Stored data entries
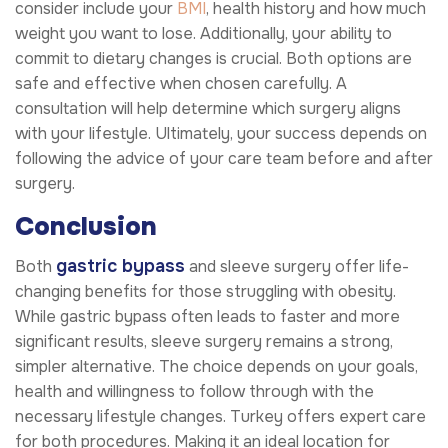
consider include your
BMI
, health history and how much
weight you want to lose. Additionally, your ability to
commit to dietary changes is crucial. Both options are
safe and effective when chosen carefully. A
consultation will help determine which surgery aligns
with your lifestyle. Ultimately, your success depends on
following the advice of your care team before and after
surgery.
Conclusion
gastric bypass
Both
and sleeve surgery offer life-
changing benefits for those struggling with obesity.
While gastric bypass often leads to faster and more
significant results, sleeve surgery remains a strong,
simpler alternative. The choice depends on your goals,
health and willingness to follow through with the
necessary lifestyle changes. Turkey offers expert care
for both procedures. Making it an ideal location for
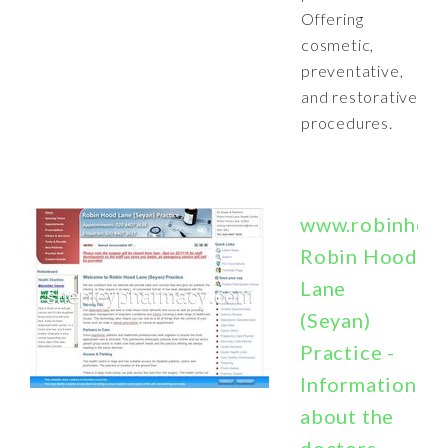
Offering
cosmetic,
preventative,
and restorative
procedures.
www.robinhoodc
Robin Hood
Lane
(Seyan)
Practice -
Information
about the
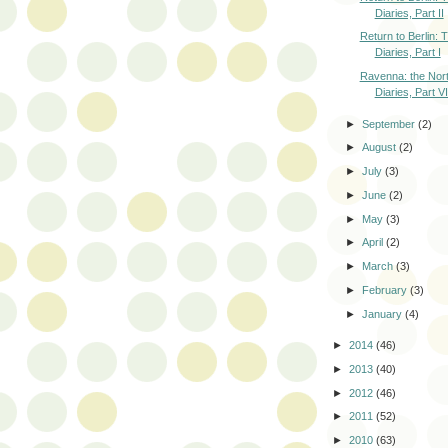
Diaries, Part II
Return to Berlin:
Diaries, Part I
Ravenna: the Nort
Diaries, Part VI
►
September
(2)
►
August
(2)
►
July
(3)
►
June
(2)
►
May
(3)
►
April
(2)
►
March
(3)
►
February
(3)
►
January
(4)
►
2014
(46)
►
2013
(40)
►
2012
(46)
►
2011
(52)
►
2010
(63)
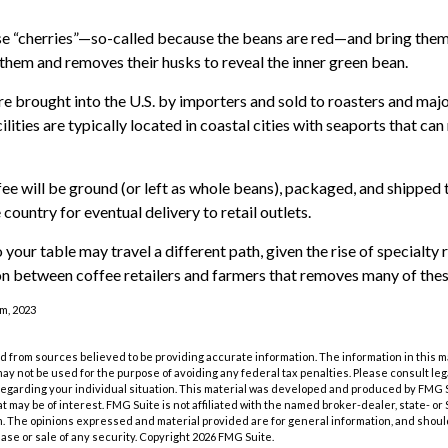
se “cherries”—so-called because the beans are red—and bring them
 them and removes their husks to reveal the inner green bean.
e brought into the U.S. by importers and sold to roasters and maj
lities are typically located in coastal cities with seaports that can
ee will be ground (or left as whole beans), packaged, and shipped 
country for eventual delivery to retail outlets.
 your table may travel a different path, given the rise of specialty 
n between coffee retailers and farmers that removes many of the
m, 2023
 from sources believed to be providing accurate information. The information in this m
t may not be used for the purpose of avoiding any federal tax penalties. Please consult leg
 regarding your individual situation. This material was developed and produced by FMG 
at may be of interest. FMG Suite is not affiliated with the named broker-dealer, state- o
m. The opinions expressed and material provided are for general information, and shoul
hase or sale of any security. Copyright
2026 FMG Suite.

▶ WORK REQUEST
Reproduce character for character the lines of the records starting with the line containing "red—and bring them" and ending with the line containing "country for eventual", both included.

▶ RESPONSE AREA
se “cherries”—so-called because the beans are red—and bring them
 them and removes their husks to reveal the inner green bean.
e brought into the U.S. by importers and sold to roasters and maj
lities are typically located in coastal cities with seaports that can
ee will be ground (or left as whole beans), packaged, and shipped 
country for eventual delivery to retail outlets.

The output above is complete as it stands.